On ignore bien souvent que le Musée du verre est installé depuis 10 ans sur le site du Bois du Cazier. L’exposition de Lionel Estève: «Le ventre de la terre» a permis de redécouvrir les trésors verriers de chez nous que détient ce musée.

D’une force poétique rare, l’accrochage de Lionel Estève se présente sous forme de plaques minérales et de sculptures pour lequel il a choisi le titre Le ventre de la terre. En lien bien sûr avec le lieu où se trouve le Musée, le Bois du Cazier où il a puisé son inspiration.

L’artiste est français, vit en Belgique, mais peu importe, car il se fiche des frontières. Lionel Estève, né en 1967 à Lyon, vit à Bruxelles depuis plus de vingt ans et voyage à travers le monde.

Depuis 1997, cet artiste instinctif et direct a participé à de nombreuses expositions. Le travail de Lionel Estève joue sur l’espace, les couleurs et la perception sensorielle. Ces œuvres rappellent l’intérêt de l’artiste pour les énergies créatrices et leurs captations. Artisan, chercheur, Lionel Estève déploie matières, lignes, couleurs dans l’intervalle du perceptible et de l’imperceptible. Et tenté par la rêverie, l’observateur de se complaire en se laissant prendre dans son univers fécond, poétique et enchanté.

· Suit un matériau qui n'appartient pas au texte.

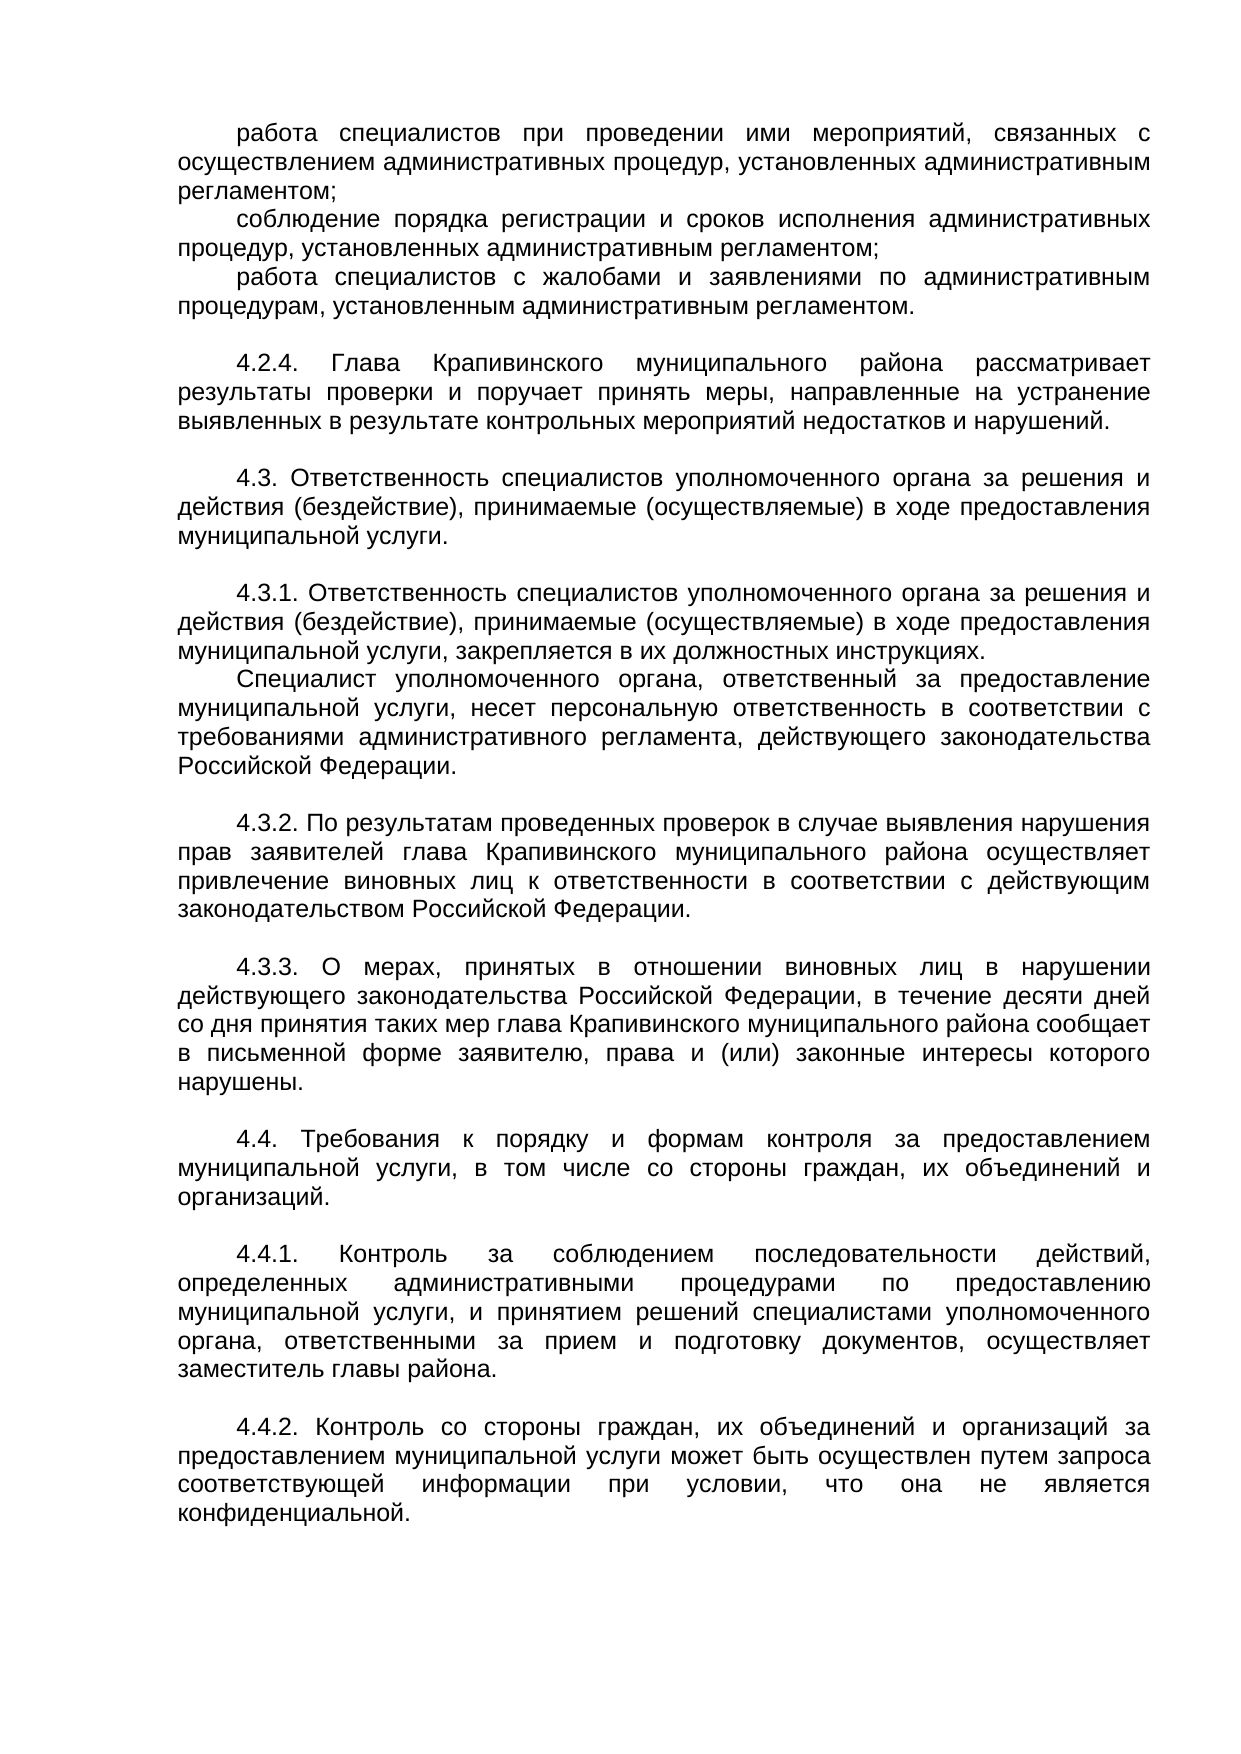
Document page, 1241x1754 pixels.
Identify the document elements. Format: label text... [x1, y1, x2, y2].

Il explique: « Le Bois du Cazier est un lieu très fort, chargé d’histoire et aussi physiquement. Il me paraissait impossible de concevoir une exposition sans tenir compte de cette charge. Comme le dit le titre, je voulais parler de ce qu’il y avait dans la terre, et penser aux hommes qui y sont descendus comme à des aventuriers, des spéléologues. Il y a certainement quelque chose de vrai dans cette vision des choses, mais je suis aussi persuadé qu’elle est très naïve. Je viens de la Méditerranée et le monde de la mine, l’histoire industrielle du pays de Charleroi, tout ceci m’est totalement étranger et inconnu, tout comme il l’était à tous ces gens qui sont venus y travailler.»

Ce nouvel accrochage est l’occasion pour cet artiste polymorphe de relever une gageure, celle de maîtriser le médium verre. «J’avais déjà fait réaliser diverses œuvres en verre, mais ce travail était fait par un souffleur et j’étais à ses côtés pour le guider selon mes besoins, ce qui n’a rien à voir avec cette dernière expérience. Cette errance m’a semblé à la fois dure et passionnante, une vraie partie d’échecs, avec en plus l’incertitude due aux métiers du feu.»

Jusqu’au 10 décembre au Musée du Verre, 80 rue du Cazier à Marcinelle.